──────── Supplied passage
We should be keen to know exactly what happens to the audio chain during transmission, as our discussions reveal that there does not seem to be the degree of complaints about other channels and that it transpired that the BBC were not adhering correctly to the R128 standard (which I personally do not understand).

Quote from one Re-recording Mixer:

The only material there’s a problem with is drama that’s performed with thick accents or mumbling. The two big ones, Jamaica Inn and Happy Valley, both have clear paper trails from the location sound team all the way through to post stating that the performances are unintelligible. All have been ignored or dismissed by directors.  We absolutely must not let the mumbling issue become a ‘technical’ problem. The BBC have been broadcasting some r128 content incorrectly, but for broadcast r128 is better for audibility and clarity than ppm6.
────────────────
* Exercises to complete:
(1) Answer these from the broadcast audio passage:
(a) Which standard did the BBC turn out not to be adhering to correctly?
(b) Which two dramas does the re-recording mixer name?
(c) For broadcast, what does the mixer say r128 is better than for audibility and clarity?
(2) Duplicate the broadcast audio passage between "We should be" and "clarity than ppm6.", inclusive.
──────── Data to examine
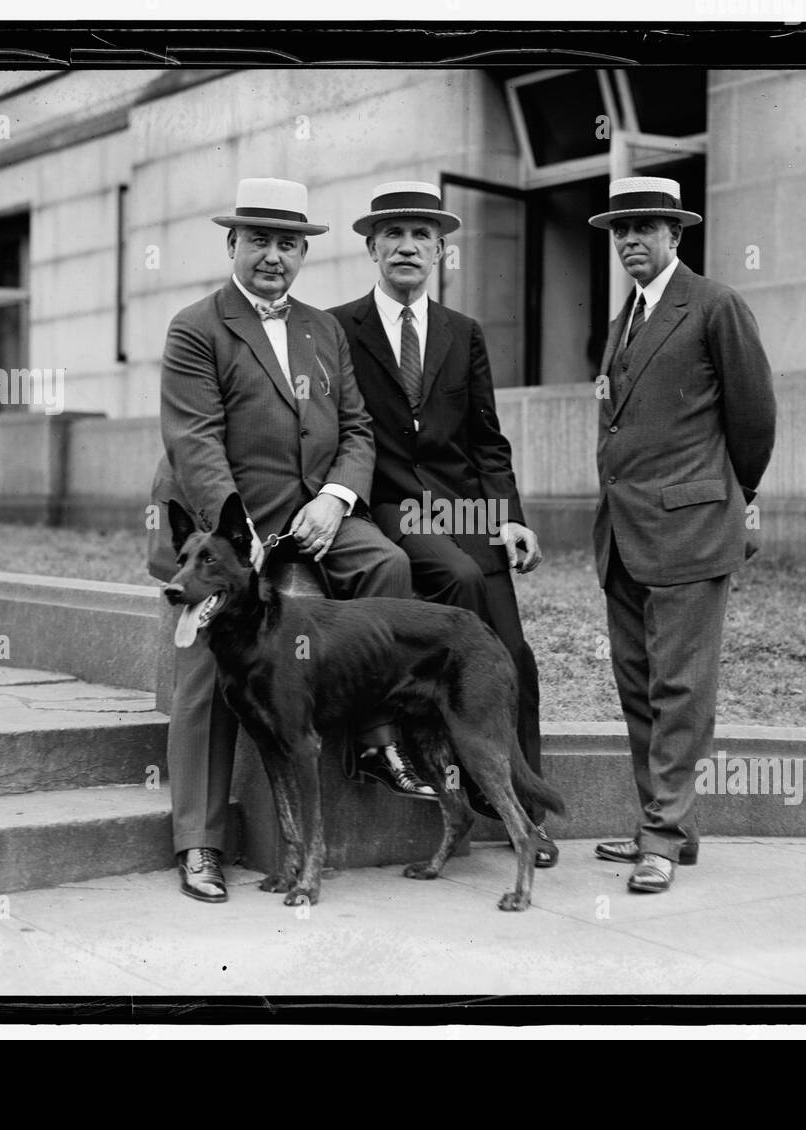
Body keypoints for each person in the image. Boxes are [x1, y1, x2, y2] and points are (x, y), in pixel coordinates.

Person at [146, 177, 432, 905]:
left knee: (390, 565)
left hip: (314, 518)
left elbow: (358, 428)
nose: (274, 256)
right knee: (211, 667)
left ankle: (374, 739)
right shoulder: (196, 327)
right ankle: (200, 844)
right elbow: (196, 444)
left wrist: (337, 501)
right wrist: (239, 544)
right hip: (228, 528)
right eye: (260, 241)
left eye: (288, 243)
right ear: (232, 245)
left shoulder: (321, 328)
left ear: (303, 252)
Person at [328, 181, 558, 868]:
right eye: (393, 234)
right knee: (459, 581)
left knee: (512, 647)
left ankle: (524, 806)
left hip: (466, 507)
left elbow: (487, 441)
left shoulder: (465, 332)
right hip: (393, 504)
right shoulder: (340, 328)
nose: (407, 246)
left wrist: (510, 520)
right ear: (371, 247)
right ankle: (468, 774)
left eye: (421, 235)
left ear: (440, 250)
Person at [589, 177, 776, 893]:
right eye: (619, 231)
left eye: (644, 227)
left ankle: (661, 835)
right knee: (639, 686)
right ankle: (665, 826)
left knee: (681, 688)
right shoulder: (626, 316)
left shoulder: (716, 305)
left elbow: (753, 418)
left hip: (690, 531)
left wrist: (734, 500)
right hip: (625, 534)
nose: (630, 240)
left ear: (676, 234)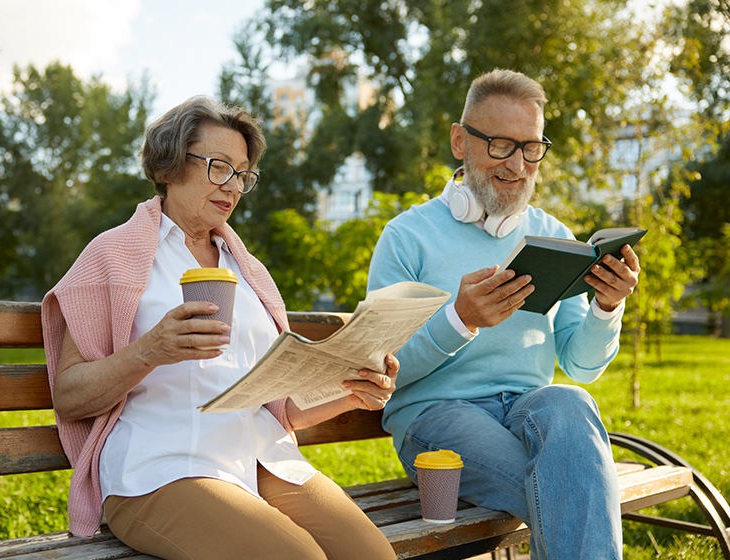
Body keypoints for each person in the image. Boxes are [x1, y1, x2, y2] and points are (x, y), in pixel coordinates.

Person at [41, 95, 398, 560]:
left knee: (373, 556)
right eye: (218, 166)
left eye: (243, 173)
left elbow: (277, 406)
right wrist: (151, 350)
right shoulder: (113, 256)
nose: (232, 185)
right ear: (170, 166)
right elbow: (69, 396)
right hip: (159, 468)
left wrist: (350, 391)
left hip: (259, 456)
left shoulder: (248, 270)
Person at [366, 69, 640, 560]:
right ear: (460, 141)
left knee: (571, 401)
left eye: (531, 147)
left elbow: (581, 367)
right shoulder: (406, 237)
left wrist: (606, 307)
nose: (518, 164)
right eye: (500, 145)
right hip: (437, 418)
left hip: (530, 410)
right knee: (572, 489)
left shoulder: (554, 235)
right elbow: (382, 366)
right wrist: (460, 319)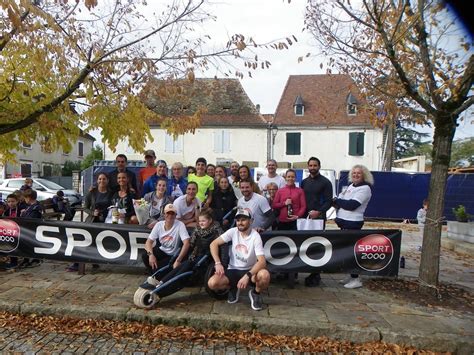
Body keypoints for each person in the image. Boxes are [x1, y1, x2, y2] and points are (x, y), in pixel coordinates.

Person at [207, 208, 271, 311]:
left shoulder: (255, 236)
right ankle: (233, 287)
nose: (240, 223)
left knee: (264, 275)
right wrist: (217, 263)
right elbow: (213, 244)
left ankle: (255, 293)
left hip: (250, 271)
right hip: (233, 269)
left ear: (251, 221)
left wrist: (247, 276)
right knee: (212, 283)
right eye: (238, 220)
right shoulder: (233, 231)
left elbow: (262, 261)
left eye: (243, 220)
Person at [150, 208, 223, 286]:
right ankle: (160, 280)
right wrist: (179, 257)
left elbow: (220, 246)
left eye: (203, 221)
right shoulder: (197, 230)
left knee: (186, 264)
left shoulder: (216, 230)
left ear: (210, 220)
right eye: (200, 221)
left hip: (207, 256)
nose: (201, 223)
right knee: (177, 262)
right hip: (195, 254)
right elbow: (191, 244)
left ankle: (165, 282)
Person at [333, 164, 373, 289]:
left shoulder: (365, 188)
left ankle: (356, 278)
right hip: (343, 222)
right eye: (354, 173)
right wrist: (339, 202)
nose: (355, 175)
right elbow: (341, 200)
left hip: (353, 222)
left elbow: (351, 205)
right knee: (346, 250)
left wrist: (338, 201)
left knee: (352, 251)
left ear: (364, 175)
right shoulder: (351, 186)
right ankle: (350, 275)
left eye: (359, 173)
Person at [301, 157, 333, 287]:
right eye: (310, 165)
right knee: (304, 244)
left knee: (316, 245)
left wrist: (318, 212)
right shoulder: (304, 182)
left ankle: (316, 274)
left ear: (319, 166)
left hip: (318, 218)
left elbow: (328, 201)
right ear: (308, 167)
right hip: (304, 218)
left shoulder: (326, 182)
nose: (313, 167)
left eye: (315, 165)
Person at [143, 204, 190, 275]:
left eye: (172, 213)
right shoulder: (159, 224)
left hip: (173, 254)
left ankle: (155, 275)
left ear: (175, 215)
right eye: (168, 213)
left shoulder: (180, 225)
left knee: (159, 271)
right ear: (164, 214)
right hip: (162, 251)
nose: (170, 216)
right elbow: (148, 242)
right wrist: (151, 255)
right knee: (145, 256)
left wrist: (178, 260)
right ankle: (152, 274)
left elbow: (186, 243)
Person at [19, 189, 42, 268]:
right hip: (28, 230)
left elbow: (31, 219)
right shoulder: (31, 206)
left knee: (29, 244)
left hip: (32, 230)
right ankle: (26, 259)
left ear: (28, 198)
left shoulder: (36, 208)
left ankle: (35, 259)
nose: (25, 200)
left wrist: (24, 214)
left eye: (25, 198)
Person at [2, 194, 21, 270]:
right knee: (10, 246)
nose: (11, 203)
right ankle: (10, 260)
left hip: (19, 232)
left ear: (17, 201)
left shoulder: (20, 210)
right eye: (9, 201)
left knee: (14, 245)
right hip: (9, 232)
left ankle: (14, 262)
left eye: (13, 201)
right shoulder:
────────────────
* Results of the tasks:
(1)
(a) The R128 standard.
(b) Jamaica Inn and Happy Valley.
(c) ppm6.

(2)
We should be keen to know exactly what happens to the audio chain during transmission, as our discussions reveal that there does not seem to be the degree of complaints about other channels and that it transpired that the BBC were not adhering correctly to the R128 standard (which I personally do not understand).

Quote from one Re-recording Mixer:

The only material there’s a problem with is drama that’s performed with thick accents or mumbling. The two big ones, Jamaica Inn and Happy Valley, both have clear paper trails from the location sound team all the way through to post stating that the performances are unintelligible. All have been ignored or dismissed by directors.  We absolutely must not let the mumbling issue become a ‘technical’ problem. The BBC have been broadcasting some r128 content incorrectly, but for broadcast r128 is better for audibility and clarity than ppm6.